*** Opening Input data ***

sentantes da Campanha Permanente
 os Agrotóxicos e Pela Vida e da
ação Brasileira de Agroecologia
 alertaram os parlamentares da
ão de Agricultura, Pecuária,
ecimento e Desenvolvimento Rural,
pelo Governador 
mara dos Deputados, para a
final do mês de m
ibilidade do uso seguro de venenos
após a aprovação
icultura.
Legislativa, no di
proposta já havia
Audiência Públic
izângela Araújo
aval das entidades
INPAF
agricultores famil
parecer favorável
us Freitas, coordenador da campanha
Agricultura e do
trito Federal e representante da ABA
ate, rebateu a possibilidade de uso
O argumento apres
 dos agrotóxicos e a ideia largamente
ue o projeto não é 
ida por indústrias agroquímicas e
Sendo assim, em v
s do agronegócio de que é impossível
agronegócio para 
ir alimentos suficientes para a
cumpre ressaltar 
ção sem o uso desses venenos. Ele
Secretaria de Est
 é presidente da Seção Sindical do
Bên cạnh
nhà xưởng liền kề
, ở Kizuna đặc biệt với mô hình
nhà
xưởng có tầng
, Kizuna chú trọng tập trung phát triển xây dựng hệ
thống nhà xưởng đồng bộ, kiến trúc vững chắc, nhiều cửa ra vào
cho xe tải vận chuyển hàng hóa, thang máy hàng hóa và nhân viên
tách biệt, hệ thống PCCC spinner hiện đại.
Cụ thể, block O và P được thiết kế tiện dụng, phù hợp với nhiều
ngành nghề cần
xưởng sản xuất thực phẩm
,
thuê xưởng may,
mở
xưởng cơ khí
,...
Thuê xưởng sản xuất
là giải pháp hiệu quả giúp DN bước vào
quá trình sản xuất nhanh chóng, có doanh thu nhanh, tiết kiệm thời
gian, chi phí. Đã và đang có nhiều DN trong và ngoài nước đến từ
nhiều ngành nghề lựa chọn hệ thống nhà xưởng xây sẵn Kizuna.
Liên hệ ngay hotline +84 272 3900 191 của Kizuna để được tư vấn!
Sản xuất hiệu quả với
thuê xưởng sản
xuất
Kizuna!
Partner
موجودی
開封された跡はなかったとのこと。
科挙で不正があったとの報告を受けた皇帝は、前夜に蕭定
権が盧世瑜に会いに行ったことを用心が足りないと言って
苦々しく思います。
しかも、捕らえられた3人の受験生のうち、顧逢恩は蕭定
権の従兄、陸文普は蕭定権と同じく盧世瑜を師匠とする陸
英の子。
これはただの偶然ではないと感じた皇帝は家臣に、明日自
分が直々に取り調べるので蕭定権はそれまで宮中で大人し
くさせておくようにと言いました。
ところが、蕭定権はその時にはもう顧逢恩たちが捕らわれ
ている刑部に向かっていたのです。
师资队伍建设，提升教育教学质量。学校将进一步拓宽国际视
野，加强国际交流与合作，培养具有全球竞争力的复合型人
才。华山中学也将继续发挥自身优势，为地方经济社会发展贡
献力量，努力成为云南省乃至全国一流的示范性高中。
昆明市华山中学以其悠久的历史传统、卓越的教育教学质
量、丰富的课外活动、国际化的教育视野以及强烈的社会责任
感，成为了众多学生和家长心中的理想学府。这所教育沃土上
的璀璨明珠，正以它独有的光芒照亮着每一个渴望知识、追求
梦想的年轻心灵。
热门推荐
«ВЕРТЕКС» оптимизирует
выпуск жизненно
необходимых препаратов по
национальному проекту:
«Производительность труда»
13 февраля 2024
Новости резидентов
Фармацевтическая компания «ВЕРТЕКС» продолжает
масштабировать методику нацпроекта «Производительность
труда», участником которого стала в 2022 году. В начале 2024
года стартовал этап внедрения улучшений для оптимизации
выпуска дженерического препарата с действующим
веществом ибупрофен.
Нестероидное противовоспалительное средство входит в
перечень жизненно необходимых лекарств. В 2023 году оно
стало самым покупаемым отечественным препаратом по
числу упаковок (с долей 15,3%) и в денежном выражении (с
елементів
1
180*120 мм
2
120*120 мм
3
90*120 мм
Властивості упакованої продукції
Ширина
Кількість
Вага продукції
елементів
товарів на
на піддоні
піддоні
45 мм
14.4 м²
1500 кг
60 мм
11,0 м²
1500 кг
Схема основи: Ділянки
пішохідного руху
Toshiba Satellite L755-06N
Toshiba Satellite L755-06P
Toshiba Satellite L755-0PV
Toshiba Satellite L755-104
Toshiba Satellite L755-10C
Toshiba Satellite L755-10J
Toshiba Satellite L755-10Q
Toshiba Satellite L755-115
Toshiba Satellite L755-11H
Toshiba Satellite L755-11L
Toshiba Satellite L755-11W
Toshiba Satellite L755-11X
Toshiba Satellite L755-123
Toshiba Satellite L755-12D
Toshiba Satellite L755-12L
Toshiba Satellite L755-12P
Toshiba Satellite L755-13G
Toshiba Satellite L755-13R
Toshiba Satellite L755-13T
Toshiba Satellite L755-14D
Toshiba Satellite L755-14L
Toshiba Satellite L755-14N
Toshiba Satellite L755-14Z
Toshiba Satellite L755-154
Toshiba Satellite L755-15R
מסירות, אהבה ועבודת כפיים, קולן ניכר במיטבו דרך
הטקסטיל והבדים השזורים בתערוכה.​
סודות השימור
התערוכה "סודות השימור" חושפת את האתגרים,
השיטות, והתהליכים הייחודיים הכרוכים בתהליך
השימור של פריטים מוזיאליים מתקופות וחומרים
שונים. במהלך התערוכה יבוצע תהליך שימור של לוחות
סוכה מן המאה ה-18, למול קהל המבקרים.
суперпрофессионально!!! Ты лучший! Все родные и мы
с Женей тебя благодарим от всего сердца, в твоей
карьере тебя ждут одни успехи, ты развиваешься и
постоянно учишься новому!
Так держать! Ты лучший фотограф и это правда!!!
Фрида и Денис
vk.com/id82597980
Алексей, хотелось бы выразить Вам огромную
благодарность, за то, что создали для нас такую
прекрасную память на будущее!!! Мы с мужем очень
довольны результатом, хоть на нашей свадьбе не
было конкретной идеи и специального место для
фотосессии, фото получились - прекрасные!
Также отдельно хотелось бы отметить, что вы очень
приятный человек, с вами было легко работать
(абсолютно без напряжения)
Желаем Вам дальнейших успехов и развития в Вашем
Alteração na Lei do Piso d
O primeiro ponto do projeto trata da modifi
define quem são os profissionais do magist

*** Closing Input data ***

_What the task asks_. Starting at the line above that contains "量、丰富的课外活动、国际化的教育视野以及强烈的社会责任", write out each line exactly until the line that contains "с Женей тебя" has been written, and stop there.

_Output below_.
量、丰富的课外活动、国际化的教育视野以及强烈的社会责任
感，成为了众多学生和家长心中的理想学府。这所教育沃土上
的璀璨明珠，正以它独有的光芒照亮着每一个渴望知识、追求
梦想的年轻心灵。
热门推荐
«ВЕРТЕКС» оптимизирует
выпуск жизненно
необходимых препаратов по
национальному проекту:
«Производительность труда»
13 февраля 2024
Новости резидентов
Фармацевтическая компания «ВЕРТЕКС» продолжает
масштабировать методику нацпроекта «Производительность
труда», участником которого стала в 2022 году. В начале 2024
года стартовал этап внедрения улучшений для оптимизации
выпуска дженерического препарата с действующим
веществом ибупрофен.
Нестероидное противовоспалительное средство входит в
перечень жизненно необходимых лекарств. В 2023 году оно
стало самым покупаемым отечественным препаратом по
числу упаковок (с долей 15,3%) и в денежном выражении (с
елементів
1
180*120 мм
2
120*120 мм
3
90*120 мм
Властивості упакованої продукції
Ширина
Кількість
Вага продукції
елементів
товарів на
на піддоні
піддоні
45 мм
14.4 м²
1500 кг
60 мм
11,0 м²
1500 кг
Схема основи: Ділянки
пішохідного руху
Toshiba Satellite L755-06N
Toshiba Satellite L755-06P
Toshiba Satellite L755-0PV
Toshiba Satellite L755-104
Toshiba Satellite L755-10C
Toshiba Satellite L755-10J
Toshiba Satellite L755-10Q
Toshiba Satellite L755-115
Toshiba Satellite L755-11H
Toshiba Satellite L755-11L
Toshiba Satellite L755-11W
Toshiba Satellite L755-11X
Toshiba Satellite L755-123
Toshiba Satellite L755-12D
Toshiba Satellite L755-12L
Toshiba Satellite L755-12P
Toshiba Satellite L755-13G
Toshiba Satellite L755-13R
Toshiba Satellite L755-13T
Toshiba Satellite L755-14D
Toshiba Satellite L755-14L
Toshiba Satellite L755-14N
Toshiba Satellite L755-14Z
Toshiba Satellite L755-154
Toshiba Satellite L755-15R
מסירות, אהבה ועבודת כפיים, קולן ניכר במיטבו דרך
הטקסטיל והבדים השזורים בתערוכה.​
סודות השימור
התערוכה "סודות השימור" חושפת את האתגרים,
השיטות, והתהליכים הייחודיים הכרוכים בתהליך
השימור של פריטים מוזיאליים מתקופות וחומרים
שונים. במהלך התערוכה יבוצע תהליך שימור של לוחות
סוכה מן המאה ה-18, למול קהל המבקרים.
суперпрофессионально!!! Ты лучший! Все родные и мы
с Женей тебя благодарим от всего сердца, в твоей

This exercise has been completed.